* ASSIGNMENT
Lines with "space": copy each one from the listing below.

* RAW DATA

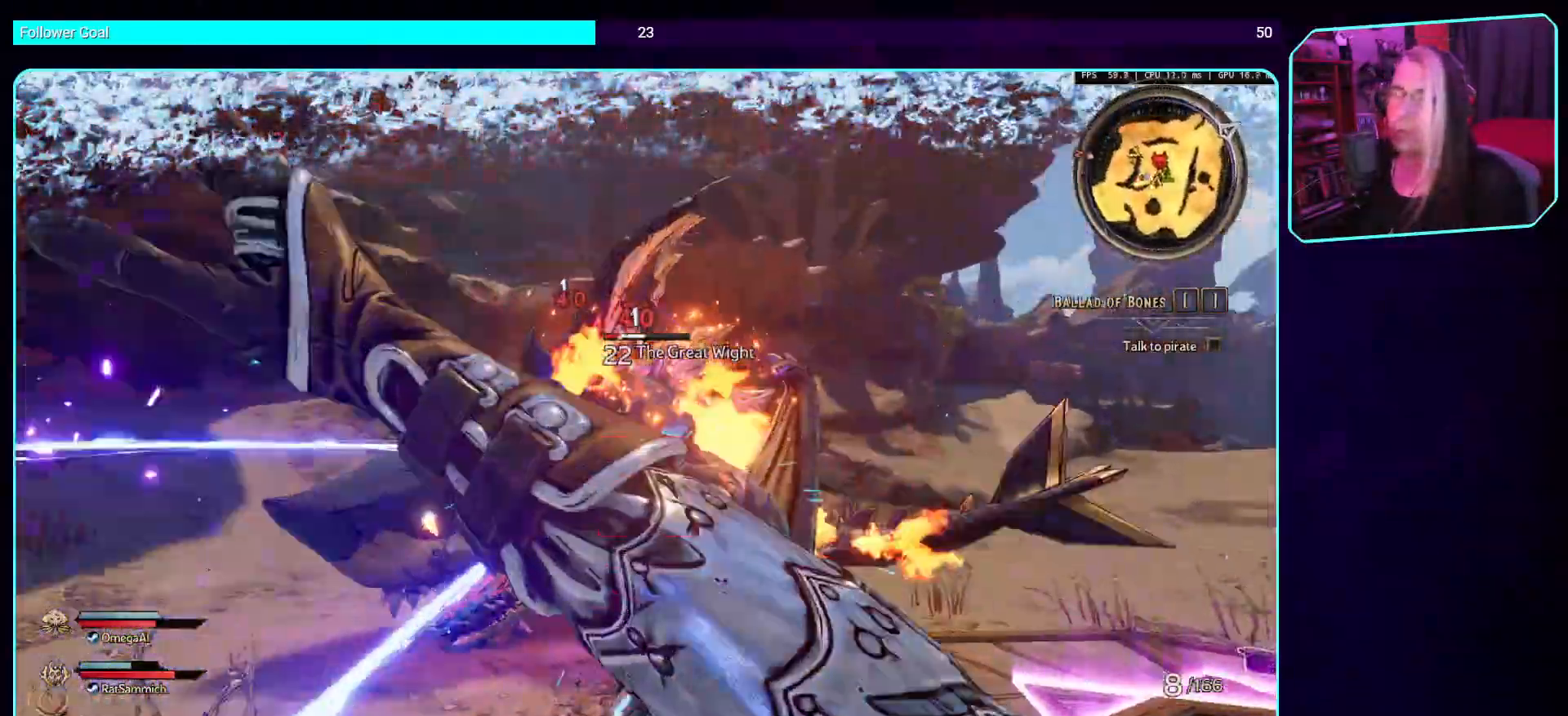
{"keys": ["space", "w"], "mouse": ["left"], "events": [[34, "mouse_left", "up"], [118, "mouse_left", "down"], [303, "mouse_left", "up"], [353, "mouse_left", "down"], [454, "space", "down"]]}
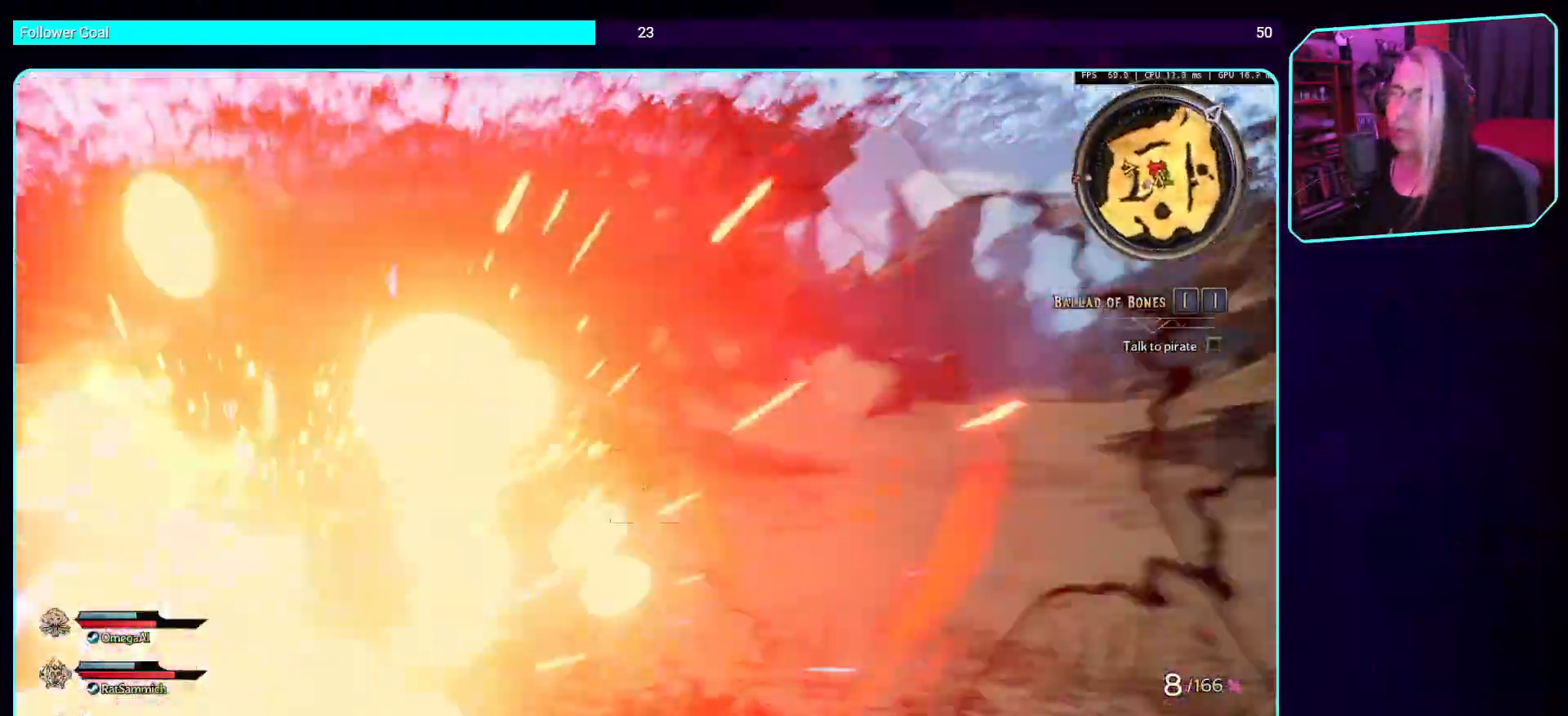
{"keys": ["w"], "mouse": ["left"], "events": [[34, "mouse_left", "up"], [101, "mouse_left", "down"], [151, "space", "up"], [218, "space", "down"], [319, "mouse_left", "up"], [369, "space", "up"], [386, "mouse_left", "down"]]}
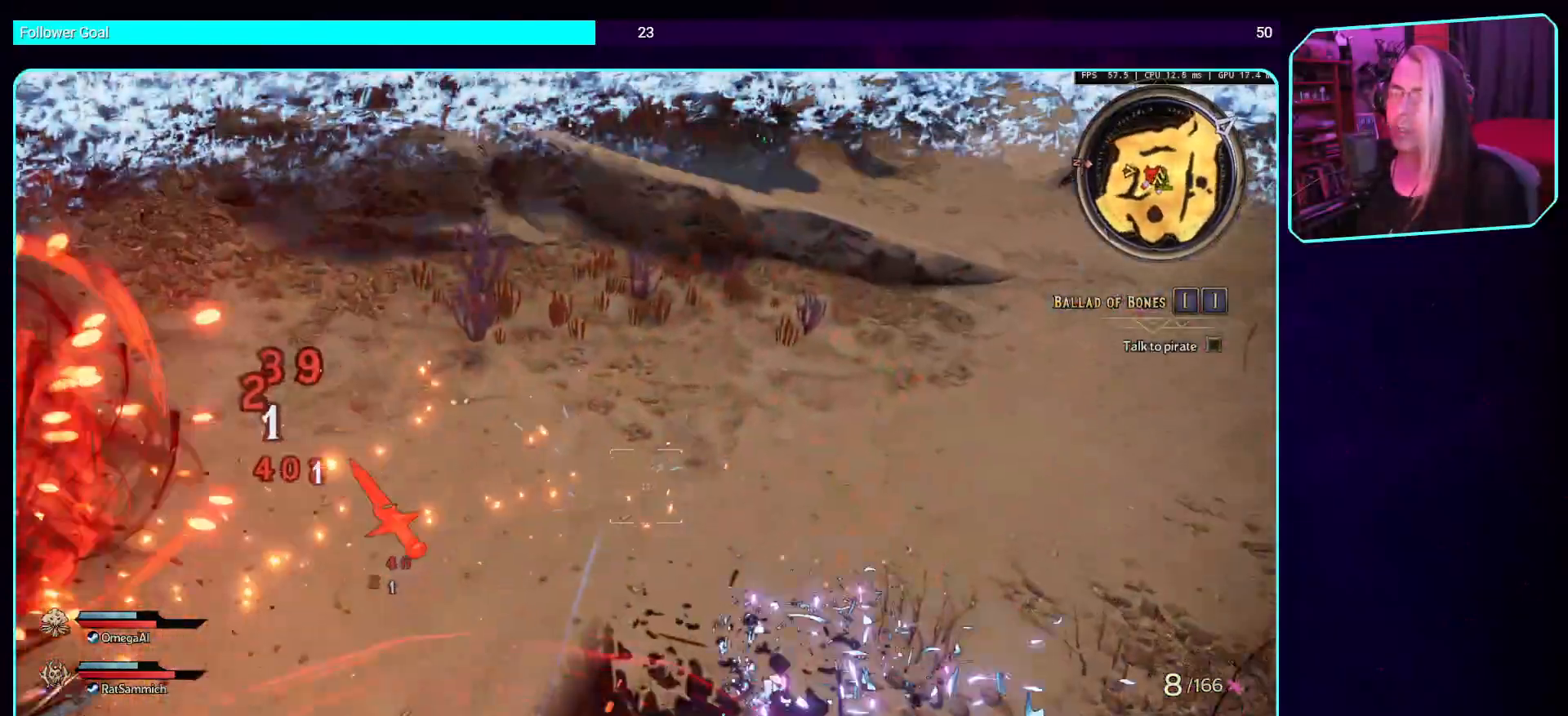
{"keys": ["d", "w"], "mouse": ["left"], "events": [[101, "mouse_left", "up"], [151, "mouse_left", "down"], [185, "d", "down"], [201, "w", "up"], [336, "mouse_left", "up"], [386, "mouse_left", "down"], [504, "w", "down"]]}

* EXERCISE SOLUTION
{"keys": ["space", "w"], "mouse": ["left"], "events": [[34, "mouse_left", "up"], [118, "mouse_left", "down"], [303, "mouse_left", "up"], [353, "mouse_left", "down"], [454, "space", "down"]]}
{"keys": ["w"], "mouse": ["left"], "events": [[34, "mouse_left", "up"], [101, "mouse_left", "down"], [151, "space", "up"], [218, "space", "down"], [319, "mouse_left", "up"], [369, "space", "up"], [386, "mouse_left", "down"]]}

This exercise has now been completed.